A falta de angústia do guarda-redes antes do penálti, por Subasic e Schmeichel (a crónica do Croácia-Dinamarca)

É por isso que, em todos os jogos, Subasic utiliza por baixo uma camisola com a fotografia do amigo e a frase “Forever 24”, idade com que o médio ofensivo acabou por falecer. Depois do encontro com a Dinamarca, o guarda-redes tirou a camisola principal e mostrou a imagem de Custic, o que lhe valeria uma repreensão da FIFA devido às proibições existentes nos regulamentos para esse tipo de ações. Diante da Rússia, ia repetir o gesto mas acabou por “aguentar-se” no limite, também devido à célere intervenção da manager da equipa, Iva Olivari. Contra a Inglaterra, não evitou as lágrimas enquanto apontava para o céu, recordando o melhor amigo desaparecido há uma década.

A camisola com a imagem de Custic, que chegou a merecer uma repreensão devido aos regulamentos (Alex Livesey/Getty Images)

“Segredo para defender os penáltis?
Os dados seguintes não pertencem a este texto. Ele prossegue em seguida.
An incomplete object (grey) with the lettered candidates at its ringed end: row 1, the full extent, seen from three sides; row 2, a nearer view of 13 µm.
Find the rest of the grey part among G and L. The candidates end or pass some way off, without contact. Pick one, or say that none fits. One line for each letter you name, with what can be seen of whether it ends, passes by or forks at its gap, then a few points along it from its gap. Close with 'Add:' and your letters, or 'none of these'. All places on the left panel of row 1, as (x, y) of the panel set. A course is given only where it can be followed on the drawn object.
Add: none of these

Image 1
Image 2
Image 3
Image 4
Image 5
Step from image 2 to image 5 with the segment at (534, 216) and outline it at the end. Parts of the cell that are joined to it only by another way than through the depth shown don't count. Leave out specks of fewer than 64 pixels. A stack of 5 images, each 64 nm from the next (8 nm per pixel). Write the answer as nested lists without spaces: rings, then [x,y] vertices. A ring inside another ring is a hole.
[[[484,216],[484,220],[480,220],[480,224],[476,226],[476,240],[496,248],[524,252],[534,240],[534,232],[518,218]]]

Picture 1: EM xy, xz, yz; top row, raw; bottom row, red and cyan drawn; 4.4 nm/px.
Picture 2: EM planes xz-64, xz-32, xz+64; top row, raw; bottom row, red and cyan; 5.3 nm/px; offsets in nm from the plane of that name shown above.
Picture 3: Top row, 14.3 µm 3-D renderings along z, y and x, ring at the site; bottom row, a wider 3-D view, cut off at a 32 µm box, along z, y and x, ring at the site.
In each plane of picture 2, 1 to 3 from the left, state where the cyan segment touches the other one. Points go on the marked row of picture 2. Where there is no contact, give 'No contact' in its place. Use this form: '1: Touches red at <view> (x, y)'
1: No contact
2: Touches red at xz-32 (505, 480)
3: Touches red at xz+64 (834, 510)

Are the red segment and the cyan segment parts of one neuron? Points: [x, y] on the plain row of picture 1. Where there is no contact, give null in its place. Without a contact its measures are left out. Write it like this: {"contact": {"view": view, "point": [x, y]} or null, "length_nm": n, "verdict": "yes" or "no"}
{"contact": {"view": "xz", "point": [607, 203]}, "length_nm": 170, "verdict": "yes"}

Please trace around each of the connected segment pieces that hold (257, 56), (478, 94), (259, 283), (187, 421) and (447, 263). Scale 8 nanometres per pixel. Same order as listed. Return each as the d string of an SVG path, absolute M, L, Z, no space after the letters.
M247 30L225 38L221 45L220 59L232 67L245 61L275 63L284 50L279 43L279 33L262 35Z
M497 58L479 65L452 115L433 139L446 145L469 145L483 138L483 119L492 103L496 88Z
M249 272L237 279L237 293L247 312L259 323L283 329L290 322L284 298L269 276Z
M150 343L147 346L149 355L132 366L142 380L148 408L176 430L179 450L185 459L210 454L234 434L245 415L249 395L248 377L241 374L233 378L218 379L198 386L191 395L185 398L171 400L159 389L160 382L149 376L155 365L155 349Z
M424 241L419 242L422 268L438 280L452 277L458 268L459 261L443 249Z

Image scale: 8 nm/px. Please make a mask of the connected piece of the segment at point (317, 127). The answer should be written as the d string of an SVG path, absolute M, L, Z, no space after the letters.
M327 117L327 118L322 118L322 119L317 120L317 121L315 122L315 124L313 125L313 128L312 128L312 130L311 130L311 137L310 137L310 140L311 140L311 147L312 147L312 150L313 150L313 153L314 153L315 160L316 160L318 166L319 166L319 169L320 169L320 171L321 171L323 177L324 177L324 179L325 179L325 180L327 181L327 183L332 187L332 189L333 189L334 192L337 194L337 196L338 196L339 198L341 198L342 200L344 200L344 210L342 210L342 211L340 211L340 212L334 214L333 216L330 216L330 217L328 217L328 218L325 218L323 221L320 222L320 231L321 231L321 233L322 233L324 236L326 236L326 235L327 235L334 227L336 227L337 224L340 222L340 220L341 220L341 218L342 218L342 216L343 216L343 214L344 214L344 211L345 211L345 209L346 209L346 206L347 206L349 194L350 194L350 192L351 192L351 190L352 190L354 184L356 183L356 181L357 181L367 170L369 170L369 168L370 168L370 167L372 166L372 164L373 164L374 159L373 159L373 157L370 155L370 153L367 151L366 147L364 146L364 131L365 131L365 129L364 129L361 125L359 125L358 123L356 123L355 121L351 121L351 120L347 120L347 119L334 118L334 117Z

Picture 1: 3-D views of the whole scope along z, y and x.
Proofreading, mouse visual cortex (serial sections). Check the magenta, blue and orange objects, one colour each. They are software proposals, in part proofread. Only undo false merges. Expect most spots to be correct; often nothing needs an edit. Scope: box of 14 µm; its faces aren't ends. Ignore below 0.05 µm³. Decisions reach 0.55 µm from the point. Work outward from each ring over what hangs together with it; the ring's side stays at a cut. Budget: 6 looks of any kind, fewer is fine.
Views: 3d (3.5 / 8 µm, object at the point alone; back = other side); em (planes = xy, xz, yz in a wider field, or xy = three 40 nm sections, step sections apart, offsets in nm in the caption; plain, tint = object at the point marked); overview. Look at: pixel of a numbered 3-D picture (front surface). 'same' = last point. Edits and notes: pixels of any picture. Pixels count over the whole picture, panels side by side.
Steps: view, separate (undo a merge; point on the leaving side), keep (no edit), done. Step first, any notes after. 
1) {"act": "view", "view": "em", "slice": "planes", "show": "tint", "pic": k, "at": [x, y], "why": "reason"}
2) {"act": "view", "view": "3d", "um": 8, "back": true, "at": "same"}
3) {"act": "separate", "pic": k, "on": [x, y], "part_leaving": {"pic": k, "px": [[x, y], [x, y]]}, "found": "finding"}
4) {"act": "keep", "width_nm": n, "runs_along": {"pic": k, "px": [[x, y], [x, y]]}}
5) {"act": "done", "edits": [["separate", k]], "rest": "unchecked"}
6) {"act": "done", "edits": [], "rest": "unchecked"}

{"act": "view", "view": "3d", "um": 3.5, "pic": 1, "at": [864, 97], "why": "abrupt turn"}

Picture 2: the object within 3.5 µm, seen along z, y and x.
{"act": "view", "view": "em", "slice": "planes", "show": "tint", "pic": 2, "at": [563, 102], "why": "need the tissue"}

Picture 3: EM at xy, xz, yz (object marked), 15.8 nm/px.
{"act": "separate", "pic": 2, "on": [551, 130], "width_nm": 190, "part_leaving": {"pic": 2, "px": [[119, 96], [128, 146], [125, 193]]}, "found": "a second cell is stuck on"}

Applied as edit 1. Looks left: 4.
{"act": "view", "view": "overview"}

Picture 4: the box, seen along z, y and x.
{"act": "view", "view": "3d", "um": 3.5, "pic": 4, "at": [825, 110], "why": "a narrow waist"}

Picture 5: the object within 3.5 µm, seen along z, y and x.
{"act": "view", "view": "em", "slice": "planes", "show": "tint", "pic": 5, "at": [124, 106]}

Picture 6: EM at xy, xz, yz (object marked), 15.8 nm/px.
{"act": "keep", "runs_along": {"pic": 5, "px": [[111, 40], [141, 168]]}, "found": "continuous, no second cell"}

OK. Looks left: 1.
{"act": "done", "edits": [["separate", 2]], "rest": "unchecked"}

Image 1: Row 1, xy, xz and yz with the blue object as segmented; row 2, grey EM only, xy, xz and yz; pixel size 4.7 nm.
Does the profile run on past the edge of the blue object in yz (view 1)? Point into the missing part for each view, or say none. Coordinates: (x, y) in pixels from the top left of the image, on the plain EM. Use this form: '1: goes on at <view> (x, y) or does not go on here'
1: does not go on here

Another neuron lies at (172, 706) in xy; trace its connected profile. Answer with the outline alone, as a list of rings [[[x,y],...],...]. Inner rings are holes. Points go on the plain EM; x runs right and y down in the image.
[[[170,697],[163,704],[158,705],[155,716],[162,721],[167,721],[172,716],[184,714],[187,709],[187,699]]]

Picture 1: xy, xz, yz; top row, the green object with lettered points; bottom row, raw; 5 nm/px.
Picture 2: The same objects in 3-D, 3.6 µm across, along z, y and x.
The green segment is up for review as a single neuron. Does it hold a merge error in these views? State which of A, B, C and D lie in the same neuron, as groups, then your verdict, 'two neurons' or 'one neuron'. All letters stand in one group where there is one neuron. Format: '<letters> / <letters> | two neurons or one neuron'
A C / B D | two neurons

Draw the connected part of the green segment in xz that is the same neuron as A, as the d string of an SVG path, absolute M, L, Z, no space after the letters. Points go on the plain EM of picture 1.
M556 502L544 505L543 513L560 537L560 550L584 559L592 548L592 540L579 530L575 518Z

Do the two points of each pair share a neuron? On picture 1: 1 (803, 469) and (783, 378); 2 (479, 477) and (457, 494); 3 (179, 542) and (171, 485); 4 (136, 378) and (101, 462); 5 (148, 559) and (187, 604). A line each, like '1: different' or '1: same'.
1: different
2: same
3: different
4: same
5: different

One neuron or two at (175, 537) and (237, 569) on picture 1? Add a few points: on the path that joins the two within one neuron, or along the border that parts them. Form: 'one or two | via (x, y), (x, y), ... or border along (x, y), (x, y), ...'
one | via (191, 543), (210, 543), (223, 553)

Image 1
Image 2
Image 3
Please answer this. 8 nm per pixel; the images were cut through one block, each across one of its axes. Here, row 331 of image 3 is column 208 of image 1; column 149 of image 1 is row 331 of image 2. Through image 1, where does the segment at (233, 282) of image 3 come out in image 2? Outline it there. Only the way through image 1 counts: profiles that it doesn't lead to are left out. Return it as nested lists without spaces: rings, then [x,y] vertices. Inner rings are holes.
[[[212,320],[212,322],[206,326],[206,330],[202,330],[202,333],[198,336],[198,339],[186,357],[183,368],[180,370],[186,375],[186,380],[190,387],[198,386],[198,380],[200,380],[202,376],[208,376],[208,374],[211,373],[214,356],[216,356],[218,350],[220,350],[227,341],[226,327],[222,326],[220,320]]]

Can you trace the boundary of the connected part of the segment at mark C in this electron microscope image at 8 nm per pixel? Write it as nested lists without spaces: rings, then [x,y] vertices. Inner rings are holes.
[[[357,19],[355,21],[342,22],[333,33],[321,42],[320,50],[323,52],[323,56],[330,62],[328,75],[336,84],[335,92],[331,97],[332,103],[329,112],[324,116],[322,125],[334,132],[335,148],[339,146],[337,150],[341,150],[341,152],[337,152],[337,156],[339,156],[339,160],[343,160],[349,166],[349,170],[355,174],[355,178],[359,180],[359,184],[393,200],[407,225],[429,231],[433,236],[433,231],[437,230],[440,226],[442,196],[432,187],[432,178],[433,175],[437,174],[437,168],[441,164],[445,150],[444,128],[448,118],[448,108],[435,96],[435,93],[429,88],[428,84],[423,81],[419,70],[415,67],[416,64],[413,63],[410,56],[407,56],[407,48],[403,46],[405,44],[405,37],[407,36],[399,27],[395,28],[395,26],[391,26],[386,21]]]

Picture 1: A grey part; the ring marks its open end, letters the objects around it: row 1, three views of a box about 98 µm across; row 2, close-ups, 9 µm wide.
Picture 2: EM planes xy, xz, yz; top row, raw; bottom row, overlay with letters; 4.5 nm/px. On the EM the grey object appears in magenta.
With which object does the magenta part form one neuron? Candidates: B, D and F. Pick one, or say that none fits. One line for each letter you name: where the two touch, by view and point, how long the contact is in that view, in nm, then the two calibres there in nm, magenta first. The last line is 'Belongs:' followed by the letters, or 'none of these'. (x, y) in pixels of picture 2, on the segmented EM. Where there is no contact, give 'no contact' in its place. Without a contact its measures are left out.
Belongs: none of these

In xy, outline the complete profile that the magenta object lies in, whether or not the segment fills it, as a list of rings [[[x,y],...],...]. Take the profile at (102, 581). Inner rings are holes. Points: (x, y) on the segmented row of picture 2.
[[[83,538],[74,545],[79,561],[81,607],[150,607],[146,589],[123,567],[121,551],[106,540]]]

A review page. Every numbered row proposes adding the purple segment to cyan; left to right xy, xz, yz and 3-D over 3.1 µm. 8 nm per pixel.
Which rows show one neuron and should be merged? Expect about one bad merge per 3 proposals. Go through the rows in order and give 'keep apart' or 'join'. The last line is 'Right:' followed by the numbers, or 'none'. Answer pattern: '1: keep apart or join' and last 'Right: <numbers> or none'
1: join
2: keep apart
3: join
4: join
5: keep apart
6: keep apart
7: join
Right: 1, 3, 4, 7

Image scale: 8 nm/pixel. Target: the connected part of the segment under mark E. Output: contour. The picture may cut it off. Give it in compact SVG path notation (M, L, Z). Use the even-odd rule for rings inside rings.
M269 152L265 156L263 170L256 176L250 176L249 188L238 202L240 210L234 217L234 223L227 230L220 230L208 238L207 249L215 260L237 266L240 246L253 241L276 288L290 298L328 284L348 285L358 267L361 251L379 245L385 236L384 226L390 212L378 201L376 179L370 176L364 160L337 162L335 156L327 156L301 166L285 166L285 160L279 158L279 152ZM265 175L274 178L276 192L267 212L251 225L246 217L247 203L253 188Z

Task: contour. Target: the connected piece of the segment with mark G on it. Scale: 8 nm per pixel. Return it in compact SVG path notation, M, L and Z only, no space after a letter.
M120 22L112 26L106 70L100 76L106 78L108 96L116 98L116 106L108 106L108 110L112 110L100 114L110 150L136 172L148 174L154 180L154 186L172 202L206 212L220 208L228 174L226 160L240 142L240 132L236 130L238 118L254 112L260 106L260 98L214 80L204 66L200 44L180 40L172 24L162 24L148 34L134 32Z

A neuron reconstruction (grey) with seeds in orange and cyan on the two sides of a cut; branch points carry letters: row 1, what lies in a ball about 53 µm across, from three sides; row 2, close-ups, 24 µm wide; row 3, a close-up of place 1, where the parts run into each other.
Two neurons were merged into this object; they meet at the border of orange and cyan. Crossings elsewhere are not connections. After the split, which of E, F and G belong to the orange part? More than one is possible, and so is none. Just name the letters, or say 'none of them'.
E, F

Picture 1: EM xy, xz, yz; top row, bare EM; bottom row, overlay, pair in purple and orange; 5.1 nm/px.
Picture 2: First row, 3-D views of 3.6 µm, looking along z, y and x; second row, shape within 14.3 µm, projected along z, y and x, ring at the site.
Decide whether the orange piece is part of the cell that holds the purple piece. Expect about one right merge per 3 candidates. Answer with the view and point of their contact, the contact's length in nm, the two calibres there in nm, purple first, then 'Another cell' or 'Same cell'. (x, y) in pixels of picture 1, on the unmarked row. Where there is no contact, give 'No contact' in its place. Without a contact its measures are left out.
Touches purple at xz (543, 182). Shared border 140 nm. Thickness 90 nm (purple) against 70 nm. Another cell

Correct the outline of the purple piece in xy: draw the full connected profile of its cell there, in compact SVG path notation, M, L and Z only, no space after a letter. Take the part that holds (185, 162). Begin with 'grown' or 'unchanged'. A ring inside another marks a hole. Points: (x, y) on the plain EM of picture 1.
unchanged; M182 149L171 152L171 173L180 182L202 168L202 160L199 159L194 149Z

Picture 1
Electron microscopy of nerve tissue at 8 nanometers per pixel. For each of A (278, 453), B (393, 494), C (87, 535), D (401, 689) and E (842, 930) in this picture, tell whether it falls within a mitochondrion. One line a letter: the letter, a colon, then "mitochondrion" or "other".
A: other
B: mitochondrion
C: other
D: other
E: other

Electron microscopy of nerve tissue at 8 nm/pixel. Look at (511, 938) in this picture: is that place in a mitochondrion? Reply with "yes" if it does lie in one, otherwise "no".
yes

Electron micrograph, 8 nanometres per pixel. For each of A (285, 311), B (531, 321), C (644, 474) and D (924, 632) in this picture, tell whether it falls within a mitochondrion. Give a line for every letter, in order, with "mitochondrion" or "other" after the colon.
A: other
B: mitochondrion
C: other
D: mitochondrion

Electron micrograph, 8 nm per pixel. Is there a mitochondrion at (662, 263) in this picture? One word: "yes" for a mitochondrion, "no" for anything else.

Já sou um pouco velho, tenho quase 34 anos e isso ajuda!”, respondeu após o encontro com os escandinavos, antes de explicar a homenagem ao amigo: “Hrvoje está sempre comigo, não só na minha camisola mas também no meu coração. Vocês sabem a história do que aconteceu com ele, da minha parte acho que não tenho de dar muitas mais explicações em relação a isso…”. “Ele tem uma energia positiva muito grande por ele e está sempre a mostrar as suas emoções, incluindo hoje”, referiu Vida, defesa que andou com o guarda-redes ao colo antes de… caírem nas celebrações.